Wir lassen den Krieg nicht in Frieden

Das Antikriegsmeeting auf dem UZ-Pressefest
Von UZ
|    Ausgabe vom 14. September 2018
Gina Pietsch beim Antikriegsmeeting (Foto: Tom Brenner)
Gina Pietsch beim Antikriegsmeeting (Foto: Tom Brenner)

„Das große Karthago führte drei Kriege. Es war noch mächtig nach dem ersten, noch bewohnbar nach dem zweiten. Es war nicht mehr auffindbar nach dem dritten.“
Am Samstagabend, während in Berlin über einen Giftgasangriff der syrischen Regierung phantasiert und der Plan für einen möglichen Angriff gegen Syrien geschmiedet wurde, fand auf dem UZ-Pressefest in Dortmund das Antikriegsmeeting statt, das Erich Schaffner mit einem Brecht-Zitat eröffnete.

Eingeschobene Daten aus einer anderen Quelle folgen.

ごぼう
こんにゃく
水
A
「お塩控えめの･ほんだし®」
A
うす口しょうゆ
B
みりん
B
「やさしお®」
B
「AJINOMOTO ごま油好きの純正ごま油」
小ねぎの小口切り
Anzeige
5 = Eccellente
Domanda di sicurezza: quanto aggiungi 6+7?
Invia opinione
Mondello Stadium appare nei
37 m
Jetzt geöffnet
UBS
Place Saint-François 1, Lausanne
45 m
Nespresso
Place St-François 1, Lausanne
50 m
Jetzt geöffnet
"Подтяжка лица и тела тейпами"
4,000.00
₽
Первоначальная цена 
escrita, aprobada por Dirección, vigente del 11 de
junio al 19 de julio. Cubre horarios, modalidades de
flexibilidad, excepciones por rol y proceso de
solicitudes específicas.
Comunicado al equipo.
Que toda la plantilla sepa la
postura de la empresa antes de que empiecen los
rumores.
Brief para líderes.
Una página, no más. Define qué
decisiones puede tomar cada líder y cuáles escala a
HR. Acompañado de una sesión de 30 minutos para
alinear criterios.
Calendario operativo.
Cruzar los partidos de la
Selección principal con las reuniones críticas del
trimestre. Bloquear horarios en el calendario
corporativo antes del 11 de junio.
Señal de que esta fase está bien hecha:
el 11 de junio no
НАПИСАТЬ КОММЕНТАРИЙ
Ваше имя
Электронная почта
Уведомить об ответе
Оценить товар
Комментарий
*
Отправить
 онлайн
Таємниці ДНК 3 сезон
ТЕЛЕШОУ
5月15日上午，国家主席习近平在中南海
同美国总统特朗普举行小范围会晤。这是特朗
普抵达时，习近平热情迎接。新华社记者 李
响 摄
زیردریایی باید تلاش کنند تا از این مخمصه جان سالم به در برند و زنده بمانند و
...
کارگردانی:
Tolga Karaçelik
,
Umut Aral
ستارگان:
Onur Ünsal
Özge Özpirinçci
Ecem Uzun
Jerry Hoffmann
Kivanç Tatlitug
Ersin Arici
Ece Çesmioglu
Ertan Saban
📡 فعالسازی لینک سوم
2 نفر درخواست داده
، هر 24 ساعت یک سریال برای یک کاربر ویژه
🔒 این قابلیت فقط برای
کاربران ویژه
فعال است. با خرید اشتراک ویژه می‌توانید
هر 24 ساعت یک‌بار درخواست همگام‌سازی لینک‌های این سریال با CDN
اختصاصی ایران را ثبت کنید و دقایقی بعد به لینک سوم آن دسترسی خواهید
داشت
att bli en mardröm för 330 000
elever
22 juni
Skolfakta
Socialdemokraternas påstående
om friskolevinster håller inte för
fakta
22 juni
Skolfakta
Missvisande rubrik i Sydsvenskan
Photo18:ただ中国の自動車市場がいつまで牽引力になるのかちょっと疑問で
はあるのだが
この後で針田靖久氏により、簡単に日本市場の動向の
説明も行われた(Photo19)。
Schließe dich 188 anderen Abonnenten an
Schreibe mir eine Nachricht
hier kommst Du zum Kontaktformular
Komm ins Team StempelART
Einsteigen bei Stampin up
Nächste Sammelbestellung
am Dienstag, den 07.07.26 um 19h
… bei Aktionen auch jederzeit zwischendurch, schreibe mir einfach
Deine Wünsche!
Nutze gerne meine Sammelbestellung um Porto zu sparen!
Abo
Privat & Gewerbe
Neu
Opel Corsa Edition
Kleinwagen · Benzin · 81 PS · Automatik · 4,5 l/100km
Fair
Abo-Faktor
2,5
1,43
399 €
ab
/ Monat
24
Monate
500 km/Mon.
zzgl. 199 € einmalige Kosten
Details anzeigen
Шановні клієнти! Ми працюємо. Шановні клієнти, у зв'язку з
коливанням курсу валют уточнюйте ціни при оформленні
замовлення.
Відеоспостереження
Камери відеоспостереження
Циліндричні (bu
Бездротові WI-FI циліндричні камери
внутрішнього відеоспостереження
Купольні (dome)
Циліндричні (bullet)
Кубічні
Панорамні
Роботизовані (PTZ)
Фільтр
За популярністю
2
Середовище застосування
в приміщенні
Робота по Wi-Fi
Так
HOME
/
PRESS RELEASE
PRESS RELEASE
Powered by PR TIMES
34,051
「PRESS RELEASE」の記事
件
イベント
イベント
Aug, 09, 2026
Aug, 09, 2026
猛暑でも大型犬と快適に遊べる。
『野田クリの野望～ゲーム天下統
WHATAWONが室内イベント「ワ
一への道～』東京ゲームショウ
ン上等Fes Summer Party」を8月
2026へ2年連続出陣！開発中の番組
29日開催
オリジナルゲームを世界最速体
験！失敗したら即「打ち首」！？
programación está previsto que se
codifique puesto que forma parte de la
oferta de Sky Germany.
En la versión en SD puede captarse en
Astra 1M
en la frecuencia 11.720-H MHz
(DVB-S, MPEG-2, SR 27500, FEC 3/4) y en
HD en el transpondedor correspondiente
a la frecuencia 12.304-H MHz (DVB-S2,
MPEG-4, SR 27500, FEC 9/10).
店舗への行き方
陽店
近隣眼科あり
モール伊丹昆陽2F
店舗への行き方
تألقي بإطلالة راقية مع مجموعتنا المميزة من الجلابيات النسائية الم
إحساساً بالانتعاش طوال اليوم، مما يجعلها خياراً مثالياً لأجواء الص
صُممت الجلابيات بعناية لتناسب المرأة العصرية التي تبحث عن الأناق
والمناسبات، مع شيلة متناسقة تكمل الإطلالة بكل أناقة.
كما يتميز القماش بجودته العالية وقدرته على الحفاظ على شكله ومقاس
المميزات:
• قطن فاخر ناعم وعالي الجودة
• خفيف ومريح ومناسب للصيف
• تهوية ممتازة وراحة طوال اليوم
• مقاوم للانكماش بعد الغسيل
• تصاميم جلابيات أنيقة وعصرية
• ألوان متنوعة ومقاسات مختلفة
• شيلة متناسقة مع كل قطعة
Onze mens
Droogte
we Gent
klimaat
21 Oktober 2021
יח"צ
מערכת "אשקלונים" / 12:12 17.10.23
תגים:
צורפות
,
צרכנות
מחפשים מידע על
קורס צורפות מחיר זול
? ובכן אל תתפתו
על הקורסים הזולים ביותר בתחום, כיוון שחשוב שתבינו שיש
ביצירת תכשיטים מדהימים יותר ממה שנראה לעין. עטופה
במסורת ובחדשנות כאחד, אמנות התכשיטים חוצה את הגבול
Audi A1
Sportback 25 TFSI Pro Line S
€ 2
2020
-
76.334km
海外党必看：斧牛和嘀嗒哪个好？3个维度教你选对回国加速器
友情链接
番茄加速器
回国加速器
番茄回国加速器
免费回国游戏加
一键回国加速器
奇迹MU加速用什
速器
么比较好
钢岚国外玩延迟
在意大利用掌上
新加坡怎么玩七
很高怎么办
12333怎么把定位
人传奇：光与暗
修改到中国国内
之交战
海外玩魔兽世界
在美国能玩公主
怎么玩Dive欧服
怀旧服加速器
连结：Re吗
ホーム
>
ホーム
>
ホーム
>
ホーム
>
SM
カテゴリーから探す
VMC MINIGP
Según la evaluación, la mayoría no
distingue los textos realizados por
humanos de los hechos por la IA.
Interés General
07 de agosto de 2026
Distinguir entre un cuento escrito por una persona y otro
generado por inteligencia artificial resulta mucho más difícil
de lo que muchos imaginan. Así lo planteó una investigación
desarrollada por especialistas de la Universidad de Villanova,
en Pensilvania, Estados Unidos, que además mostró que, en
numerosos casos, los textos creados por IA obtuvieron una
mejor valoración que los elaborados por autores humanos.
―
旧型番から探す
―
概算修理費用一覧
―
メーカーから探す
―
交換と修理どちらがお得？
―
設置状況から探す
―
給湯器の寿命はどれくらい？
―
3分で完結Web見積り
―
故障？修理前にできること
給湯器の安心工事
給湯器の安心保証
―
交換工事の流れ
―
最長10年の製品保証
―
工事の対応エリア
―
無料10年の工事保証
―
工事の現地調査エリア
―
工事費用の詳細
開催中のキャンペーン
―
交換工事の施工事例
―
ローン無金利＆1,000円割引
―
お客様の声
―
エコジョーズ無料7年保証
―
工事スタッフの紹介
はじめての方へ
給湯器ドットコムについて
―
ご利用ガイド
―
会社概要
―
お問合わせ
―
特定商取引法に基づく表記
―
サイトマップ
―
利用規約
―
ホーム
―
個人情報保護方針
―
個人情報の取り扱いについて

Hier übergab der DKP-Vorsitzende Patrik Köbele 26 572 Unterschriften für die Kampagne „Abrüsten statt Aufrüsten“.
Als Gina Pietsch, begleitet von ihrer Tochter Frauke, „Der Heilige Krieg“ anstimmt, verleiht sie der politischen Botschaft dieses Abends zusätzliches Gewicht: „Steh auf, steh auf, du Riesenland … Den Nazihorden Widerstand … Das soll der Krieg des Volkes, Der Krieg der Menschheit sein.“ Nach und nach drängen immer mehr Menschen vor die Hauptbühne, bis der Platz voll ist.
Köbele verwies in seiner Rede darauf, dass „Krieg und seine Vorbereitung auch Krieg nach Innen“ bedeuten. Die herrschende Klasse reibe sich die Hände, wenn es wie in Chemnitz gelingt, dass Menschen aufeinander losgingen. Den Kampf der Kolleginnen und Kollegen an den Unikliniken in Essen und Düsseldorf bezeichnete er als „Hoffnungsschimmer“ im Klassenkampf. Dieser Kampf hätte nicht nur Abwehrcharakter gehabt, er zeige, dass Kämpfe in diesem Land gewinnbar seien.
Reiner Braun, einer der Initiatoren der Kampagne, bedankte sich für die Unterstützung der DKP bei der Unterschriften-Sammlung und gab bekannt, dass der Aufruf „Abrüsten statt Aufrüsten“ nun über 90 000 Unterstützerinnen und Unterstützer habe. Braun hob die Bedeutung der Kampagne im Kampf gegen die aggressive NATO-Politik hervor.
Anschließend warnte Egon Krenz vor einer Konfrontation mit Russland. Der Bundesregierung warf er vor, Sanktionen gegen ein Land zu verhängen, das vom faschistischen Deutschland in Schutt und Asche gelegt wurde. Er forderte gute Beziehungen zu Russland, im Interesse Deutschlands, und verwies auf die Außenpolitik der DDR, die er zuletzt auch als Staatsratsvorsitzender zu verantworten hatte. Die DDR sei der einzige deutsche Staat gewesen, von dem nie ein Krieg ausgegangen ist, so Krenz.
Petr Parkhitko von der Kommunistischen Partei der Russischen Föderation wies auf die Kriege der NATO hin und wertete die von der DKP unterstützte Kampagne „Abrüsten statt Aufrüsten“ als wichtigen Beitrag gegen die aggressive NATO-Politik. In Hinblick auf die Russland-feindliche Berichterstattung in Deutschland sagte er: „Russland bedroht niemanden.“
Auf die vielen Gründe, die es in diesem Jahr zum Feiern gab und gibt, ging SDAJ-Vorsitzende Lena Kreymann ein. 50 Jahre kämpften SDAJ und DKP bereits Seite an Seite und feiern gemeinsam nach 200 Jahre Karl Marx nun auch noch 100 Jahre Novemberrevolution und 100 Jahre KPD.